# WORK INSTRUCTION
In the records below, find every line with the word "cereal" and copy it.

# PROVIDED MATERIAL
● ● ●

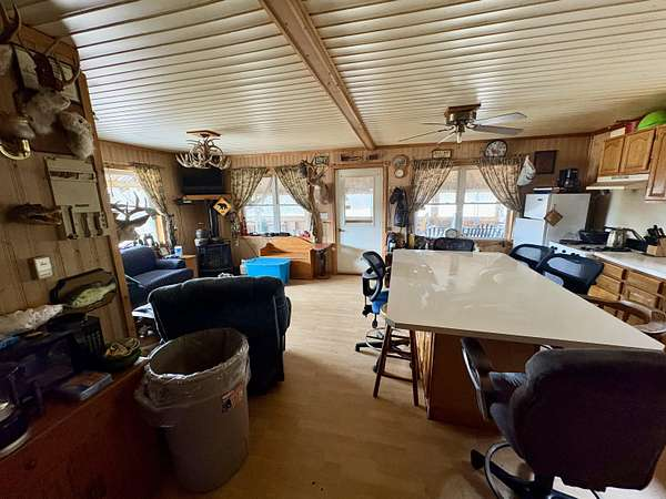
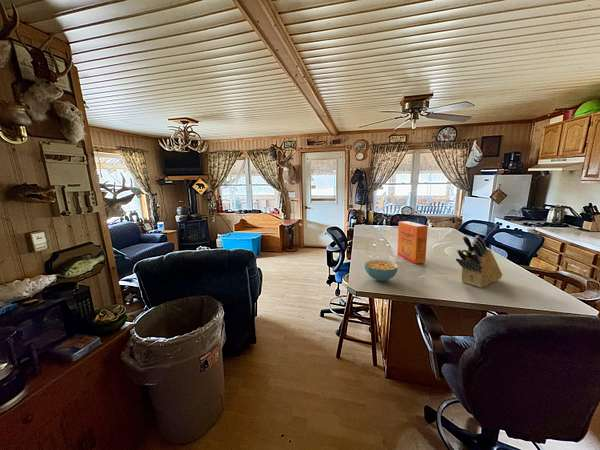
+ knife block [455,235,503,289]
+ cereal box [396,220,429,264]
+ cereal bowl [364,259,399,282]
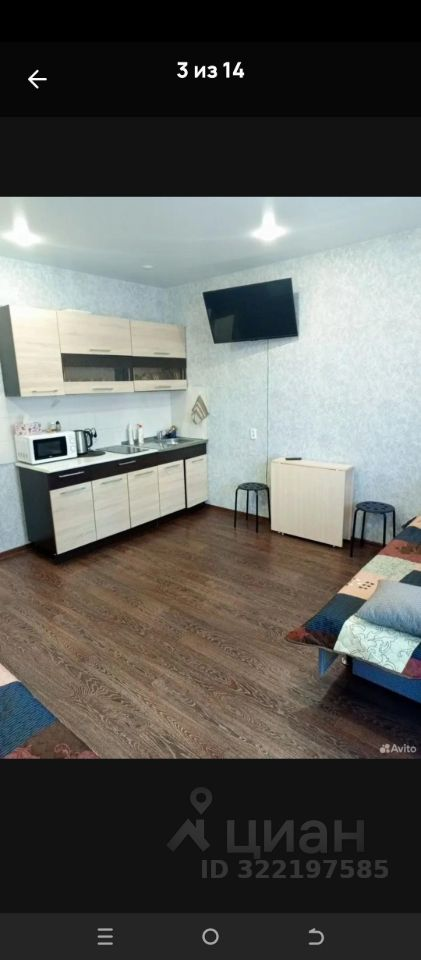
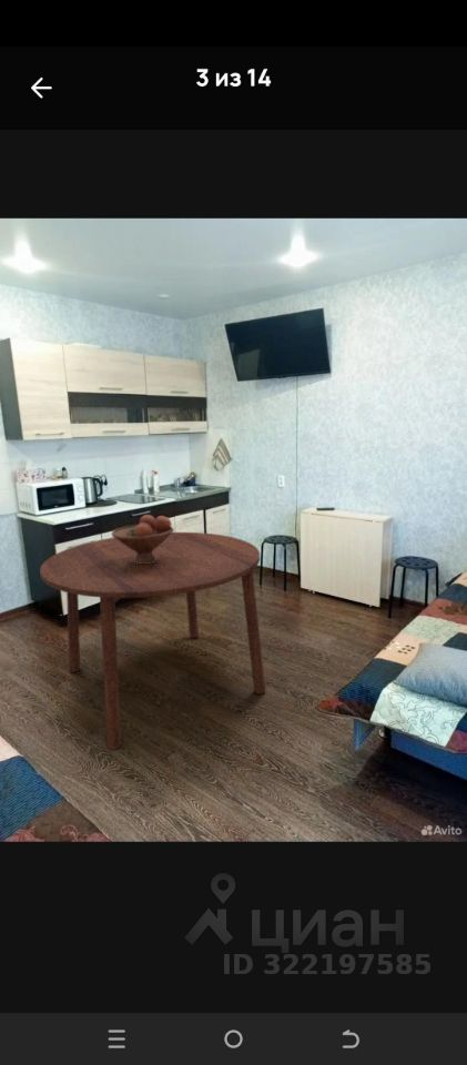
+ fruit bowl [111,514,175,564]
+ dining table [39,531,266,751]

● ● ●

# RESPONSE BOX
+ cereal box [396,220,429,264]
+ cereal bowl [364,259,399,282]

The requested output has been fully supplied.